Obviously the only answers one will get out of a survey/questionnaire are those to the questions asked. MCA indicates the topic and then obtains a narration. The researcher’s task is to provide the motivation for a response – whatever that response may be.
Cultures, groups, age, experiences are all elements that affect the way we perceive and react to events.
An example can be seen in the clinical trials performed at Duke Medical School with the aim of promoting behavior modification in the prevention of cardiovascular disease.
Since MCA's information originates directly from the subject(s) of the research and not as reactions to individual questions conceived by a person (of a given group), the cultural bias of the response is minimal to inexistent.
Often the same event may elicit similar answers to straightforward inquiries while, in fact, eliciting different inner attitudes as a result of the way the event or its presentation is perceived by the subjects.
An example of this occurred when the management committee of a manufacturing company decided to accept a large excess of orders for the holiday season.

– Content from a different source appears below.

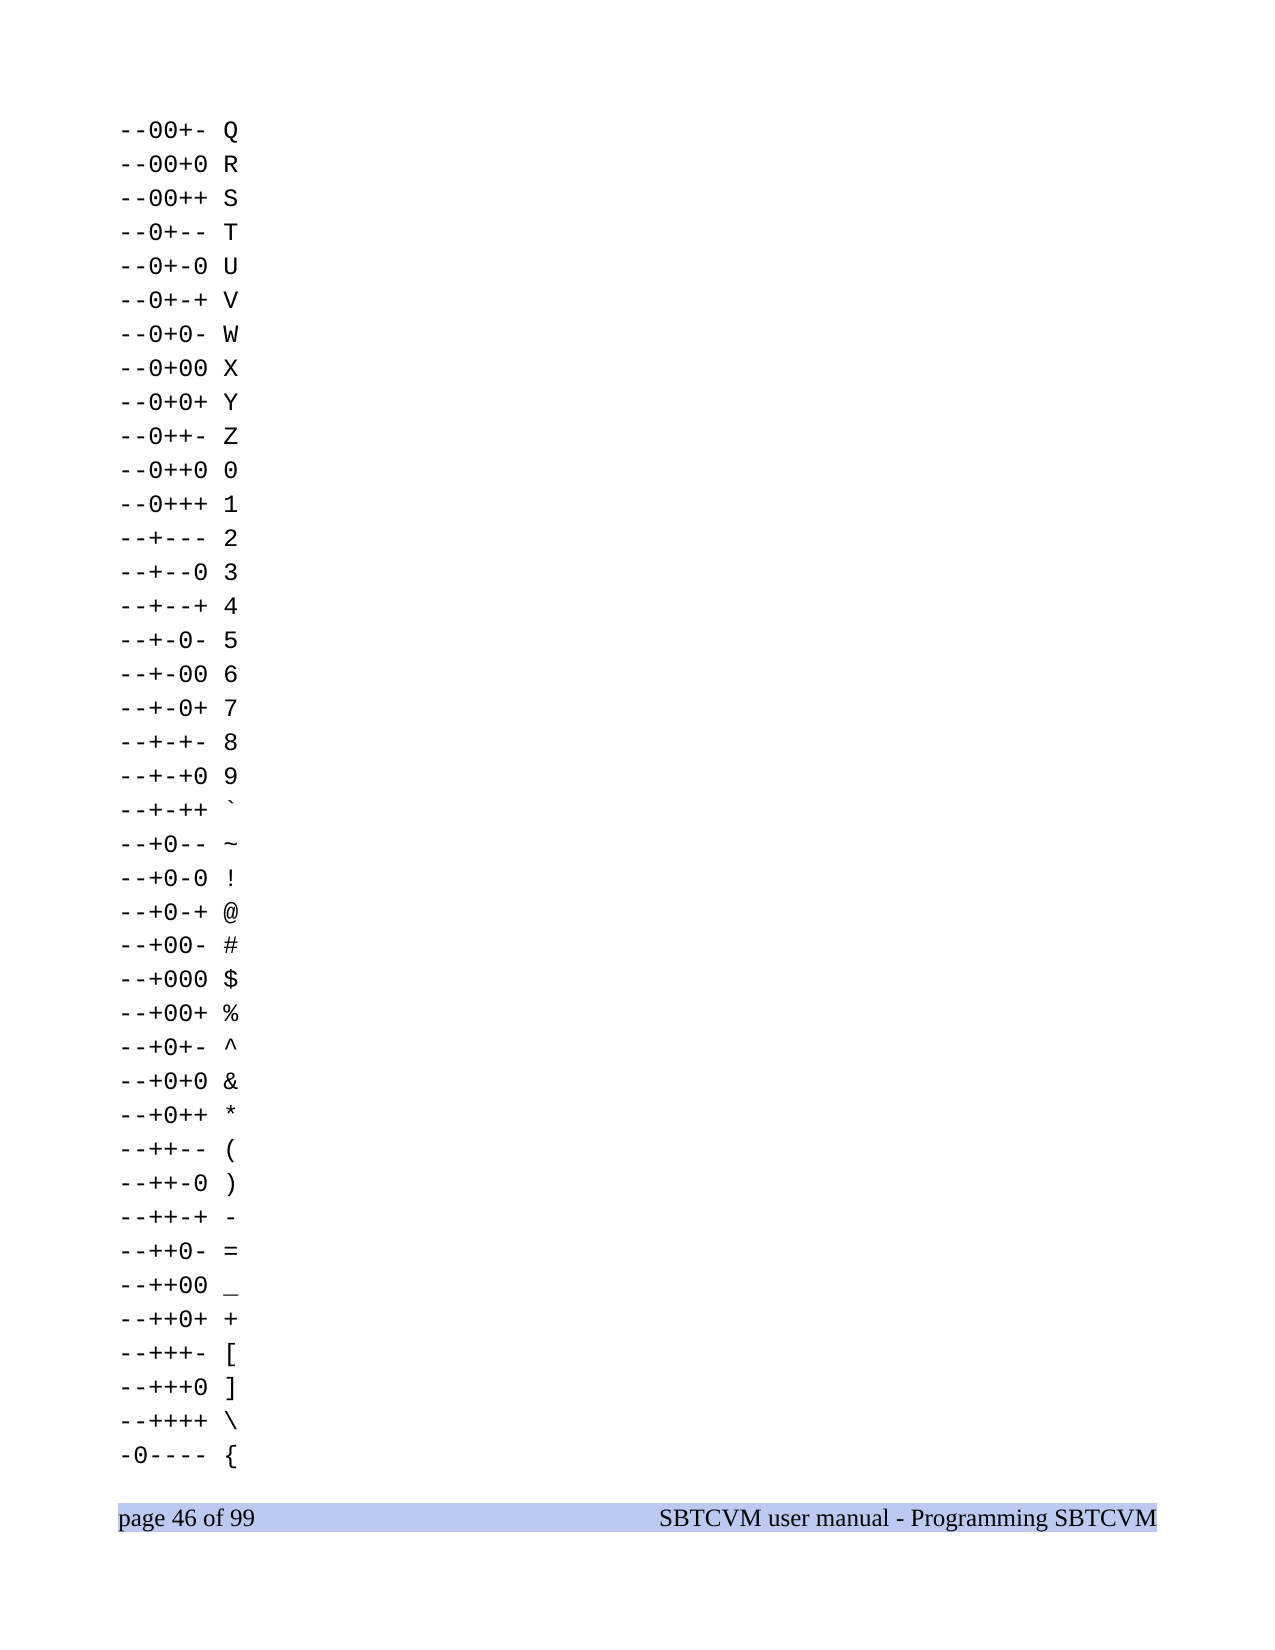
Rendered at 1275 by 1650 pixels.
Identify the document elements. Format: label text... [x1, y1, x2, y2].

text --00+- Q --00+0 R --00++ S --0+-- T --0+-0 U --0+-+ V --0+0- W --0+00 X --0+0+ Y --0++- Z --0++0 0 --0+++ 1 --+--- 2 --+--0 3 --+--+ 4 --+-0- 5 --+-00 6 --+-0+ 7 --+-+- 8 --+-+0 9 --+-++ ` --+0-- ~ --+0-0 ! --+0-+ @ --+00- # --+000 $ --+00+ % --+0+- ^ --+0+0 & --+0++ * --++-- ( --++-0 ) --++-+ - --++0- = --++00 _ --++0+ + --+++- [ --+++0 ] --++++ \ -0---- { [118, 118, 1157, 1471]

A study, using MCA, to gauge the readiness for this excess of work revealed differing situations in two departments. The first department would have tried to circumvent the added workload while the second appeared ready for the task. The first focused on a readiness for overtime and cancelled leaves; the second on implied higher pay and bonuses.
While this revealed that the presentation had a strong effect on the attitude of the employees it also showed that the expectations had to be considered and addressed with better communication to avoid disillusionment.

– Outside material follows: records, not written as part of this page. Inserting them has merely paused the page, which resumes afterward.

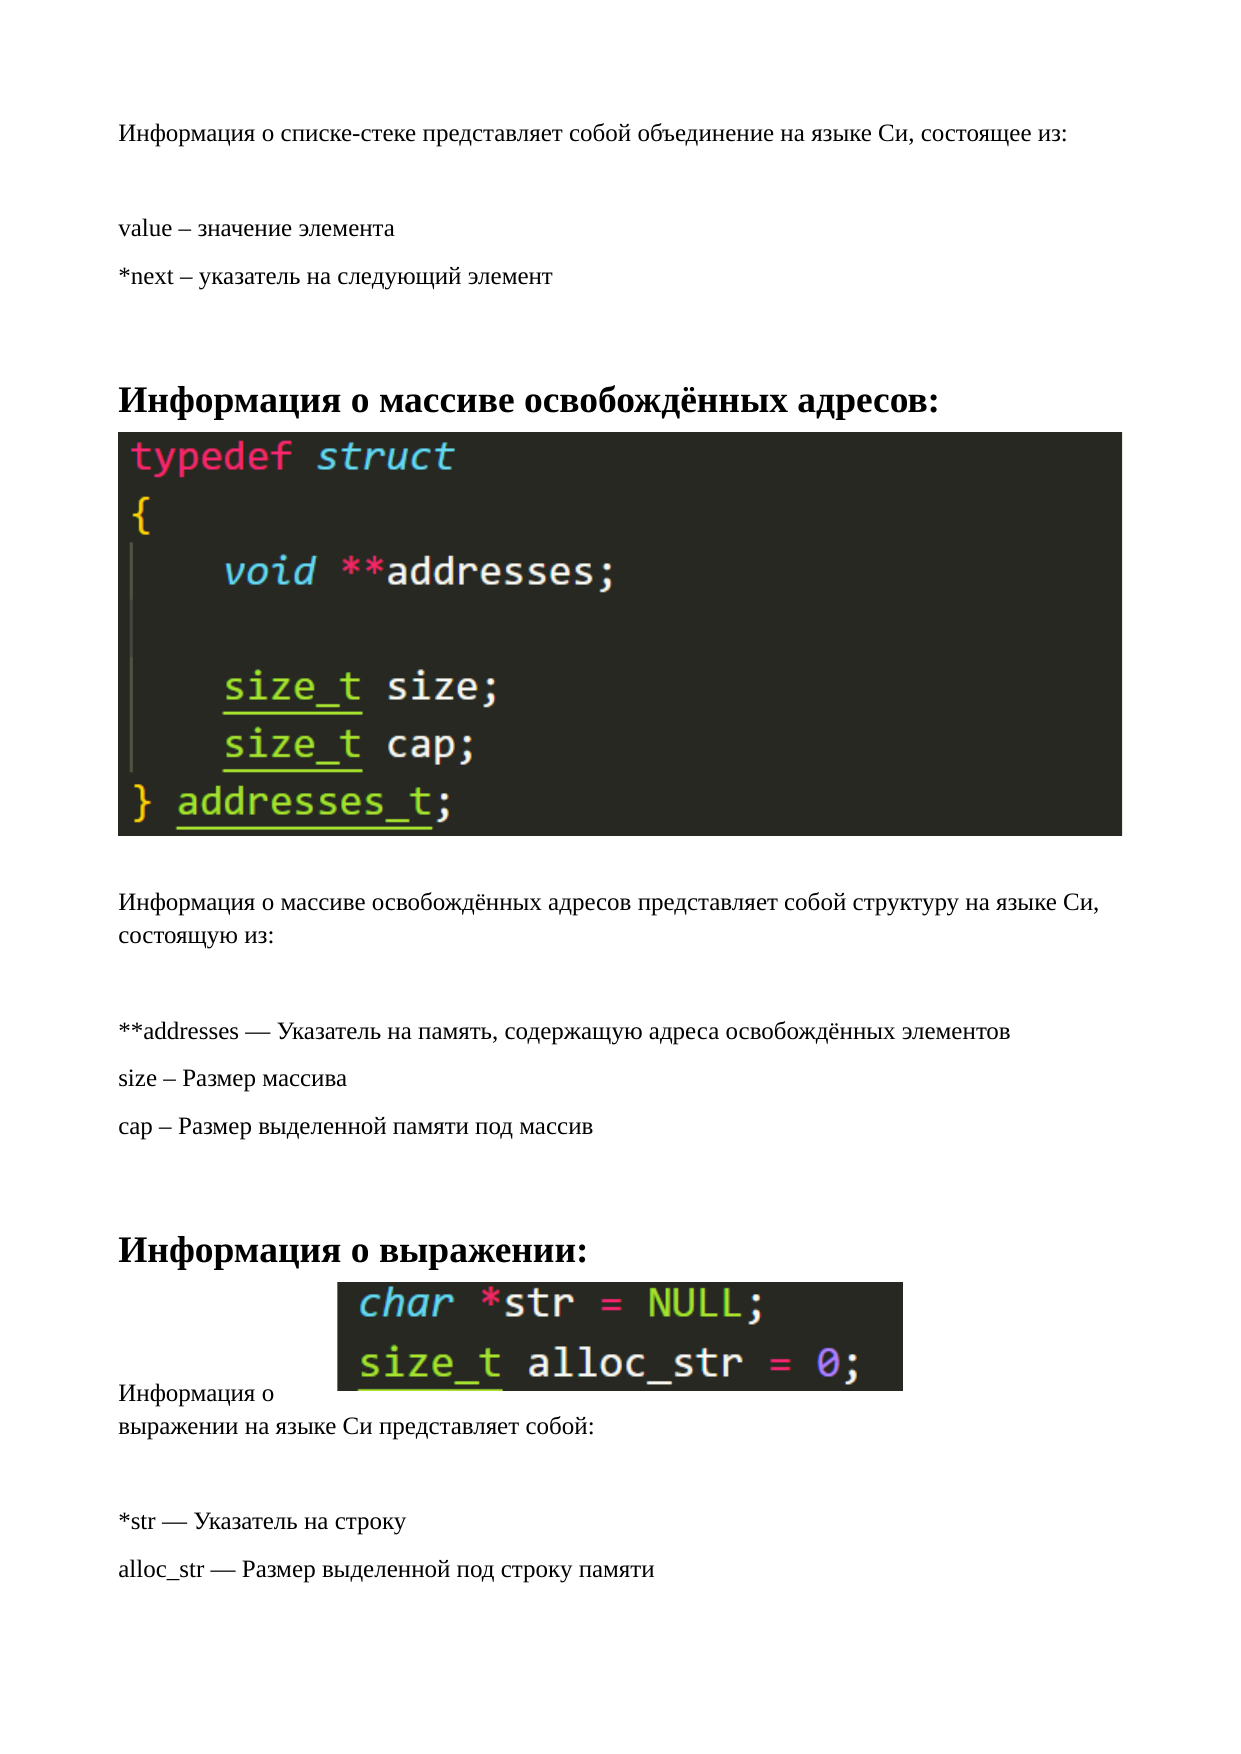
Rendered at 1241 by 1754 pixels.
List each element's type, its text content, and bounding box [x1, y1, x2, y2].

subtitle Информация о выражении: [118, 1227, 1122, 1270]
picture [337, 1282, 903, 1391]
subtitle Информация о массиве освобождённых адресов: [118, 377, 1122, 420]
text *next – указатель на следующий элемент [118, 261, 1122, 290]
picture [118, 432, 1123, 836]
text Информация о выражении на языке Си представляет собой: [118, 1378, 1122, 1439]
text cap – Размер выделенной памяти под массив [118, 1111, 1122, 1140]
text **addresses — Указатель на память, содержащую адреса освобождённых элементов [118, 1016, 1122, 1044]
text alloc_str — Размер выделенной под строку памяти [118, 1554, 1122, 1582]
text *str — Указатель на строку [118, 1506, 1122, 1535]
text value – значение элемента [118, 213, 1122, 242]
text Информация о массиве освобождённых адресов представляет собой структуру на языке Си, состоящую из: [118, 887, 1122, 949]
text Информация о списке-стеке представляет собой объединение на языке Си, состоящее из: [118, 118, 1122, 147]
text size – Размер массива [118, 1063, 1122, 1092]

In either case the insight into the inner attitudes and expectations of the subjects was an important guide to management.
MCA sees deep into the subjects' individual perceptions and ideas. The knowledge of these individual perceptions and ideas can be used to advantage. In the case above, a method of planning for overtime, as well as bonuses and other rewards can be incorporated into management planning. Individual reactions can be channeled much the same way as commandos work together while using individual initiative in action.